SQS message is found in Phoenix-SQS-xxx.log
Cause
Phoenix Failover settings like subnet, VPC, or IP address is incorrect.
Traceback
[2019-04-29 17:38:08,515] [ERROR] Max attempts reached while waiting for SQS events, conversion_id = 281_2029_553602. Exiting
[2019-04-29 17:38:08,516] [INFO] Updated orch_status_info = {'dr_failover_state': 3,
'sqs_queue_name': 'phoenix_281_2029',
'sqs_url': 'https://queue.amazonaws.com/48604719...oenix_281_2029',
'status': 'started',
'steps': [{553602: {'ami_progress': 0,
'error_code': 4295692290,
'error_msg': 'AWS SQS is unreachable from failover instance',
'instance_id': 'i-0b21073a51f69b5dc',
'phase1_progress': 100,
'phase2_progress': 0,
'post_phase2_progress': 0,
'pre_phase1_progress': 100,
'private_ip': '172.24.21.56',
'restore_job_id': 1117,
'rm_conversion_id': '281_2029_553602',
'rp_name': u'Sun Mar 24 06:39:52 2019',
'status': 'failed',
'version': 'ebs',
'vm_failover_state': 99,
'vm_name': u'XYZ',
'volumes_info': [{'device': '/dev/sda1',
'volume_id': 'vol-0c17a30495a0dace1'},
{'device': '/dev/sdf',
'volume_id': 'vol-028e164ca85b6a115'},
{'device': '/dev/sdg',
'volume_id': 'vol-0e480d86ad9129909'}]}}]}
Resolution
If VPC Endpoint for SQS is not configured:
- Note the subnet, security-group, public-ip settings chosen for the failover instance.

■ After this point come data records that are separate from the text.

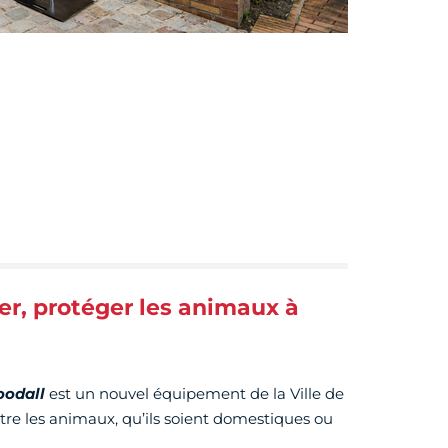
er, protéger les animaux à
oodall
est un nouvel équipement de la Ville de
tre les animaux, qu’ils soient domestiques ou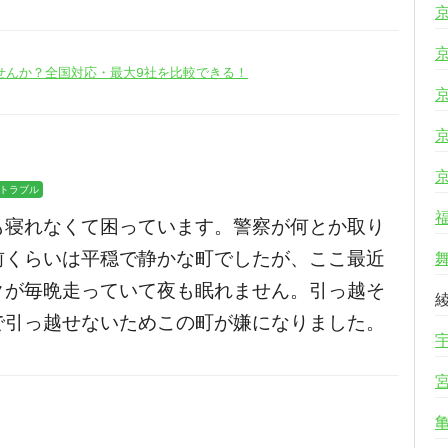
せんか？全国対応・最大9社を比較できる！
トラブル
も寝れなくて困っています。警察が何とか取り
前くらいは平穏で静かな町でしたが、ここ最近
クが毎晩走っていて夜も眠れません。引っ越そ
で引っ越せないためこの町が嫌になりました。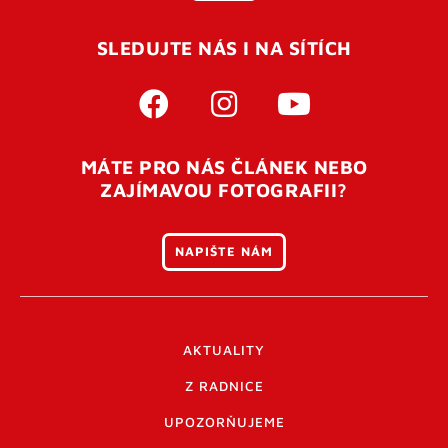
SLEDUJTE NÁS I NA SÍTÍCH
MÁTE PRO NÁS ČLÁNEK NEBO
ZAJÍMAVOU FOTOGRAFII?
NAPIŠTE NÁM
AKTUALITY
Z RADNICE
UPOZORŇUJEME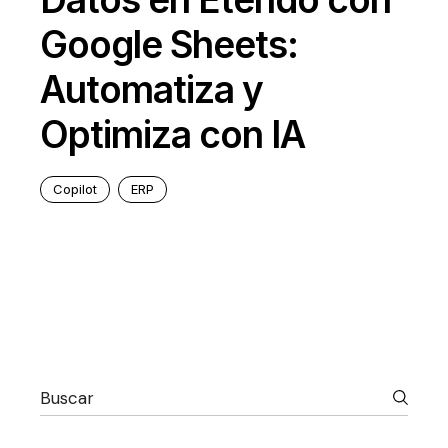
Google Sheets:
Automatiza y
Optimiza con IA
Copilot
ERP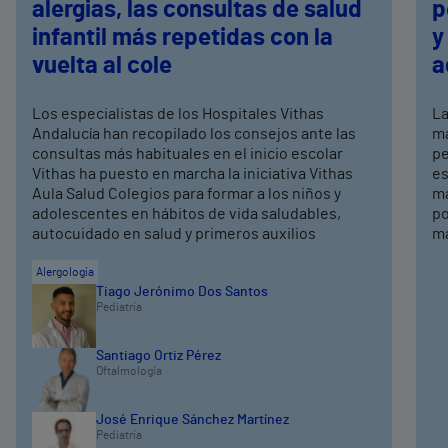
alergias, las consultas de salud
p
infantil más repetidas con la
y
vuelta al cole
a
Los especialistas de los Hospitales Vithas
La
Andalucía han recopilado los consejos ante las
má
consultas más habituales en el inicio escolar
pe
Vithas ha puesto en marcha la iniciativa Vithas
es
Aula Salud Colegios para formar a los niños y
ma
adolescentes en hábitos de vida saludables,
po
autocuidado en salud y primeros auxilios
ma
Alergología
Tiago Jerónimo Dos Santos
Pediatría
Santiago Ortiz Pérez
Oftalmología
José Enrique Sánchez Martínez
Pediatría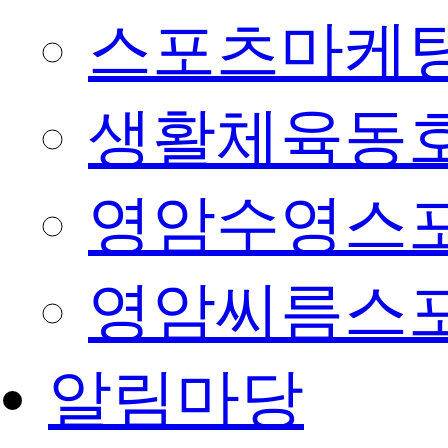
스포츠마케팅
생활체육동
영암수영스
영암씨름스
알림마당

- In the customer’s AWS account, go to the VPC service.
- Under the Subnets section, enter the subnet-id.
- Under the Route Table tab, check the Target value corresponding to the Destination value 0.0.0.0.
If the target is igw-xxxx, then the subnet is a public subnet. For public subnets, the Public-IP settings must be Auto-Assign or <an_elastic_ip>.
If all the above findings are correct, then the issue might be related to RM conversion.
If VPC endpoint for SQS is configured:
- Note the subnet, security-group settings chosen for the failover instance.
- Check if the chosen subnet is present in the subnets chosen for SQS Endpoint.